◆ **Work required**
Which lines of the material hold the word "been"? Copy each one.
Segment Start: Dataset records
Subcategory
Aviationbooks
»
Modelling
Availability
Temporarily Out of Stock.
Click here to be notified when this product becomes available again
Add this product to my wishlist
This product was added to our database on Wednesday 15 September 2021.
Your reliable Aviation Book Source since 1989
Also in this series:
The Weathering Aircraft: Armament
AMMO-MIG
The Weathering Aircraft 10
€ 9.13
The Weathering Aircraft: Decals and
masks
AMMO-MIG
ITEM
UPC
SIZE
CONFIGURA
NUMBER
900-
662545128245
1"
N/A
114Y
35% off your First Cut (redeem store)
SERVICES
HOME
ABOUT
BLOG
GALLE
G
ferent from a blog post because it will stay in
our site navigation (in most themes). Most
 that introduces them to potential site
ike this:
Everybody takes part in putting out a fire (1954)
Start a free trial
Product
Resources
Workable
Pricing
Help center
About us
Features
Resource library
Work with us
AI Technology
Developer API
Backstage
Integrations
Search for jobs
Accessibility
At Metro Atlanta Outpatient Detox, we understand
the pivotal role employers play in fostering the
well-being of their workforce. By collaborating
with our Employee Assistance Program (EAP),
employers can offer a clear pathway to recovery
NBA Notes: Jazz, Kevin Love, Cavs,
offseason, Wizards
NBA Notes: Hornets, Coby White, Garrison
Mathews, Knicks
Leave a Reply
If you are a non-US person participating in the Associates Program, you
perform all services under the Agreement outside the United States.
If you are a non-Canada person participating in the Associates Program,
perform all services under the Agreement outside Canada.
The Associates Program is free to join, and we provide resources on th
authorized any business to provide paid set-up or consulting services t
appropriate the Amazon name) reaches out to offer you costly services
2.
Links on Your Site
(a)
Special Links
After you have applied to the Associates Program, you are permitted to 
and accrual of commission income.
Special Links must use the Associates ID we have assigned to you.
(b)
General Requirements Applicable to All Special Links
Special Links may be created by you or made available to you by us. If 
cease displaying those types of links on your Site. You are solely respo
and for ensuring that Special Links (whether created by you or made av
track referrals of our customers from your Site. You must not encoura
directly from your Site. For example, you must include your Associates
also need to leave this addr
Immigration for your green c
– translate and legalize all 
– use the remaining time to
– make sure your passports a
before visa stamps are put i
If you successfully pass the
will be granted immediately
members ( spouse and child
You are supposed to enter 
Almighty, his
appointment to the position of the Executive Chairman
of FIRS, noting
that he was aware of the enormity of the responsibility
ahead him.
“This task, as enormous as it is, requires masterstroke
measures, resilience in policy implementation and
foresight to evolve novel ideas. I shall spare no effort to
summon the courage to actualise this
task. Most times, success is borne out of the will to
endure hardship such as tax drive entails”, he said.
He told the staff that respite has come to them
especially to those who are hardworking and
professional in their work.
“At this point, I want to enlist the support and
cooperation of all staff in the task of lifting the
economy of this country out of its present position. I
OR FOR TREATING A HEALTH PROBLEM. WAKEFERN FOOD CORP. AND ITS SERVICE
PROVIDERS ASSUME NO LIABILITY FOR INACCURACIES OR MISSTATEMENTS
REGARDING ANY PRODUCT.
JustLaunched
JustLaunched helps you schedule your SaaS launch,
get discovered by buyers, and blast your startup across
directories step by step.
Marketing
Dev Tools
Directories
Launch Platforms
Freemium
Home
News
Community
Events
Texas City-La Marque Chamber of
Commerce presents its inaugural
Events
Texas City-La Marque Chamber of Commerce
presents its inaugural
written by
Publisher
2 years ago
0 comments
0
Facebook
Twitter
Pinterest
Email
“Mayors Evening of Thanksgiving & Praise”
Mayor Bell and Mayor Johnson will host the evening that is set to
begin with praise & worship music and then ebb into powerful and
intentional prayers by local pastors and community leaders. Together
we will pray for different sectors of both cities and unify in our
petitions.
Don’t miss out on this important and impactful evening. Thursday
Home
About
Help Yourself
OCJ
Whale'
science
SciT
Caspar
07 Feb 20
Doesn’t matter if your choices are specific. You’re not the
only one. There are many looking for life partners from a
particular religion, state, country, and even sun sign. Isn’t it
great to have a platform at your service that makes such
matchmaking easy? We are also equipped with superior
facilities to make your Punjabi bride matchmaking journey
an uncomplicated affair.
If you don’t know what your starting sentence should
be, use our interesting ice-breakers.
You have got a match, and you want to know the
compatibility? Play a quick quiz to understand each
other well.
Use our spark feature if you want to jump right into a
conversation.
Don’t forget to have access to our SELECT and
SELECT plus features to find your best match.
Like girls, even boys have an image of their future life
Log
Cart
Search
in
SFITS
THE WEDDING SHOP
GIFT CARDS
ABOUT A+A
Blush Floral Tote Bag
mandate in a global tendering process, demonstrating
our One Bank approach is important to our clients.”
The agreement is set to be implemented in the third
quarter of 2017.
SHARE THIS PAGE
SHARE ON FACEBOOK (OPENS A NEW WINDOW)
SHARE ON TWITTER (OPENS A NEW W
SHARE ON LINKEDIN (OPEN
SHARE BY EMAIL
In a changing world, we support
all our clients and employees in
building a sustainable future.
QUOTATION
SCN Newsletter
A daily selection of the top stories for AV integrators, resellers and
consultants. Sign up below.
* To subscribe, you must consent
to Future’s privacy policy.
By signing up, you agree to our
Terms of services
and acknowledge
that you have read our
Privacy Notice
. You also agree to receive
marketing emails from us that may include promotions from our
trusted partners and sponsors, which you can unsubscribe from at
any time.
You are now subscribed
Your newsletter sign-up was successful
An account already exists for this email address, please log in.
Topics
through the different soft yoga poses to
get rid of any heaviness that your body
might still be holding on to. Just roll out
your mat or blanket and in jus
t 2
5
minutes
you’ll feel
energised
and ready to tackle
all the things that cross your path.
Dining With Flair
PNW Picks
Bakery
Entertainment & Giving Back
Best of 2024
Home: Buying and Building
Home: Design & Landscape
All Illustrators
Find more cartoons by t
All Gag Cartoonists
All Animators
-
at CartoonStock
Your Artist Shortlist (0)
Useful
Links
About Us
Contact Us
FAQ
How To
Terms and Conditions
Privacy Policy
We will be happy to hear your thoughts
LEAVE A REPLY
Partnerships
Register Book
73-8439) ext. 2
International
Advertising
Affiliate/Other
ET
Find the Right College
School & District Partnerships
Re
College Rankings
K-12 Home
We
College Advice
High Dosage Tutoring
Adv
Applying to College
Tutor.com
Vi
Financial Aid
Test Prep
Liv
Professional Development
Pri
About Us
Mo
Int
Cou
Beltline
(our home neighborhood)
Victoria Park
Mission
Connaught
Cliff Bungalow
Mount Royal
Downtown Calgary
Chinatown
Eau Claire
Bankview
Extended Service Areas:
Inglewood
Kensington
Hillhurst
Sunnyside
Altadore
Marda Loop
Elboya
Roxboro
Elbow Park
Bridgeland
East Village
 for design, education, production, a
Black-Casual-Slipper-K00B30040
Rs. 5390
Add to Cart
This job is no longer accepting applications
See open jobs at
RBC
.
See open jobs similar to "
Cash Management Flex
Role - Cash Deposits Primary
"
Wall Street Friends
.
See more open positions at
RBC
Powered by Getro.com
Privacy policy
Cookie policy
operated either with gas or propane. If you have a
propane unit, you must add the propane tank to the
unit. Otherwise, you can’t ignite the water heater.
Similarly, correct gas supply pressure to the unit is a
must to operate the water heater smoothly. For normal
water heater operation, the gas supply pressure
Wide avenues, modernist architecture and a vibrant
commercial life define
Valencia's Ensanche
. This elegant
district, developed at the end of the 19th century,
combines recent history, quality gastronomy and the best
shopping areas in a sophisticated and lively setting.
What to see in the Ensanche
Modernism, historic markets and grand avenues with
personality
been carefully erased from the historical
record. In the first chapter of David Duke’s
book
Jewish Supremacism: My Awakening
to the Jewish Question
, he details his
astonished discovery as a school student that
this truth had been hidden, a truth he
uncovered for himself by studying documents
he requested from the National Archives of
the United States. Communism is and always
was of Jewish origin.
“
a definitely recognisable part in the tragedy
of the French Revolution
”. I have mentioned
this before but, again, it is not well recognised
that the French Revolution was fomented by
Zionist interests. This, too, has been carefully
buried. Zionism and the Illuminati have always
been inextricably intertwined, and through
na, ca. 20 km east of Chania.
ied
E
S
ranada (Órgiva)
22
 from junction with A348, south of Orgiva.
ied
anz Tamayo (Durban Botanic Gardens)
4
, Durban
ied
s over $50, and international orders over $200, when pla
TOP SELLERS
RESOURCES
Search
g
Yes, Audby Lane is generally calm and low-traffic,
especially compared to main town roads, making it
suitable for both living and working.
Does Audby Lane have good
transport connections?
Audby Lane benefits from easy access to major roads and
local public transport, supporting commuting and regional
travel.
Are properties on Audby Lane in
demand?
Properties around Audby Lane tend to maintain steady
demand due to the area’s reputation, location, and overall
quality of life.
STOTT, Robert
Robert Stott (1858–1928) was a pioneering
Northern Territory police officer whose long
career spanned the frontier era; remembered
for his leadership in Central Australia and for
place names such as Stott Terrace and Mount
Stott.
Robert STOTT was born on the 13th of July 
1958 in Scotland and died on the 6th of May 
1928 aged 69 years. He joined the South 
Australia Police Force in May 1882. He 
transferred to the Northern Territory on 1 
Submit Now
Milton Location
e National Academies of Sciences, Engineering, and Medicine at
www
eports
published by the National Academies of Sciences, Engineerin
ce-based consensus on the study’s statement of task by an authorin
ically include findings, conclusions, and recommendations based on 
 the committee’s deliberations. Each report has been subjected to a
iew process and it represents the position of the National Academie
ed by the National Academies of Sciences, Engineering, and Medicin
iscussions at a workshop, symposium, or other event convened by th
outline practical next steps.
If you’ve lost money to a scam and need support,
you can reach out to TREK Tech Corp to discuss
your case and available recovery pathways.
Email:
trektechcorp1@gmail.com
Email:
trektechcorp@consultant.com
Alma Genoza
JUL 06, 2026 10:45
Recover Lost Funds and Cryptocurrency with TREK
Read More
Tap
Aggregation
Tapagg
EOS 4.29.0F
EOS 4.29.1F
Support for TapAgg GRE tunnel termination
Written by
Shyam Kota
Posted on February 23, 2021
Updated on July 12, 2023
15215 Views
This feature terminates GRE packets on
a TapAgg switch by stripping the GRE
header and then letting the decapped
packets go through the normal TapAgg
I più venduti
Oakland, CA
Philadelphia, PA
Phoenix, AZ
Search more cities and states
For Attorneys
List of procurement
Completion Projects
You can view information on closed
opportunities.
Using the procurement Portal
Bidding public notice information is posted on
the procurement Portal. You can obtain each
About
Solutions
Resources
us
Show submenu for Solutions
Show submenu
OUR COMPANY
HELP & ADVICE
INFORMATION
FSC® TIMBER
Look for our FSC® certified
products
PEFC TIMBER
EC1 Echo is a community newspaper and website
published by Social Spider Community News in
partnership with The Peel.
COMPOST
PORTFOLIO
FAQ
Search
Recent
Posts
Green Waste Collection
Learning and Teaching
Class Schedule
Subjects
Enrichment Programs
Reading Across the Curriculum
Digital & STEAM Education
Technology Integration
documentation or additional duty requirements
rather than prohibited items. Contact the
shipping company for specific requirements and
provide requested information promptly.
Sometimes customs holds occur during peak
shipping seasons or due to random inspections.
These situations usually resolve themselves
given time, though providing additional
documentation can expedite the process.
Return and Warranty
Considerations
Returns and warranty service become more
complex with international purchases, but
Segment End: Dataset records
◆ **Response box**
been carefully erased from the historical
this truth had been hidden, a truth he
Zionist interests. This, too, has been carefully
been inextricably intertwined, and through
 the committee’s deliberations. Each report has been subjected to a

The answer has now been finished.